> SUPPLIED MATERIAL
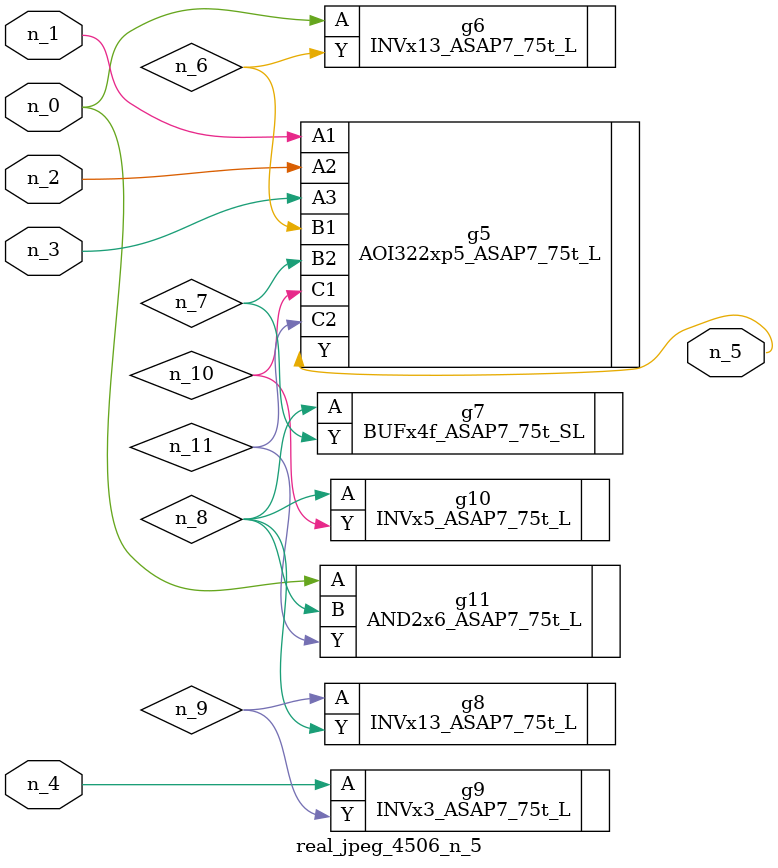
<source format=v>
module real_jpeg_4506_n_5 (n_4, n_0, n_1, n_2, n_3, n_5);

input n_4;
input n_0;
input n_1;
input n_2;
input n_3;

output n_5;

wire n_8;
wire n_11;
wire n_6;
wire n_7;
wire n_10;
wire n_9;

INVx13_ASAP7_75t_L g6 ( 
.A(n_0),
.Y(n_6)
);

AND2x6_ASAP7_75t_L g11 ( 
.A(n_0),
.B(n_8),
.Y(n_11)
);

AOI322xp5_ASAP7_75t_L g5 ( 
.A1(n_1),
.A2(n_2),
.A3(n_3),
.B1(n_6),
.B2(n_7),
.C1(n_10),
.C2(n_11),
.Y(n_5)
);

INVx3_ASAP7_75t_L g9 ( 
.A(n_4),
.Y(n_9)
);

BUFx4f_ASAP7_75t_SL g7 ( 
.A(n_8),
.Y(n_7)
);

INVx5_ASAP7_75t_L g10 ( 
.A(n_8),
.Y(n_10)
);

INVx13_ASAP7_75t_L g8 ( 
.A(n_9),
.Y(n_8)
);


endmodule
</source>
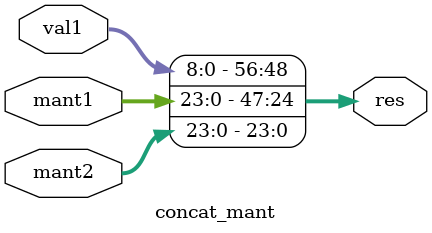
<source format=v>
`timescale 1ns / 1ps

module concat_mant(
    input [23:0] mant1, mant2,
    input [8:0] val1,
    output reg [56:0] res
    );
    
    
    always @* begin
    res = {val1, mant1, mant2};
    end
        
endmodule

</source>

> PROMPT
Exactly what appears in the records above must be returned, apart from the pictures.

> THE COMPLETED TASK
<source format=v>
module real_jpeg_4506_n_5 (n_4, n_0, n_1, n_2, n_3, n_5);

input n_4;
input n_0;
input n_1;
input n_2;
input n_3;

output n_5;

wire n_8;
wire n_11;
wire n_6;
wire n_7;
wire n_10;
wire n_9;

INVx13_ASAP7_75t_L g6 ( 
.A(n_0),
.Y(n_6)
);

AND2x6_ASAP7_75t_L g11 ( 
.A(n_0),
.B(n_8),
.Y(n_11)
);

AOI322xp5_ASAP7_75t_L g5 ( 
.A1(n_1),
.A2(n_2),
.A3(n_3),
.B1(n_6),
.B2(n_7),
.C1(n_10),
.C2(n_11),
.Y(n_5)
);

INVx3_ASAP7_75t_L g9 ( 
.A(n_4),
.Y(n_9)
);

BUFx4f_ASAP7_75t_SL g7 ( 
.A(n_8),
.Y(n_7)
);

INVx5_ASAP7_75t_L g10 ( 
.A(n_8),
.Y(n_10)
);

INVx13_ASAP7_75t_L g8 ( 
.A(n_9),
.Y(n_8)
);


endmodule
</source>
<source format=v>
`timescale 1ns / 1ps

module concat_mant(
    input [23:0] mant1, mant2,
    input [8:0] val1,
    output reg [56:0] res
    );
    
    
    always @* begin
    res = {val1, mant1, mant2};
    end
        
endmodule

</source>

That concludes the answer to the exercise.